— RECORD EXTRACTS —
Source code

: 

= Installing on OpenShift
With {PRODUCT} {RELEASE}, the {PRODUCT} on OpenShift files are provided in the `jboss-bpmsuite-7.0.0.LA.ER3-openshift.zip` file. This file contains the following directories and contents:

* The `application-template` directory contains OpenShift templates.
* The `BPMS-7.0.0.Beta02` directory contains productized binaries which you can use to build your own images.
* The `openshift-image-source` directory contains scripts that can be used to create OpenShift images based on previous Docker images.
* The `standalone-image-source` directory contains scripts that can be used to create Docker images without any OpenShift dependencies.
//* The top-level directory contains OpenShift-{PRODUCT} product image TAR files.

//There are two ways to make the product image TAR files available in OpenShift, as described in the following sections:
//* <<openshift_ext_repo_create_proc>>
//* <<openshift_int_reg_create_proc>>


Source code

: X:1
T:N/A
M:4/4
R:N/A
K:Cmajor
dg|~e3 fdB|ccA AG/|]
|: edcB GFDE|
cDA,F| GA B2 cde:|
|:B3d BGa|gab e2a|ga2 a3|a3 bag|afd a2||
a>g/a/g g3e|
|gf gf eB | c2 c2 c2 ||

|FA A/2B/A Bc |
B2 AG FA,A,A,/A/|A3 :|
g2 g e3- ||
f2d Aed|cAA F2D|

— WHAT IS EXPECTED —
Scan the material above for the word "that". Copy each line where it occurs.

— RESULT OF THIS TASK —
* The `openshift-image-source` directory contains scripts that can be used to create OpenShift images based on previous Docker images.
* The `standalone-image-source` directory contains scripts that can be used to create Docker images without any OpenShift dependencies.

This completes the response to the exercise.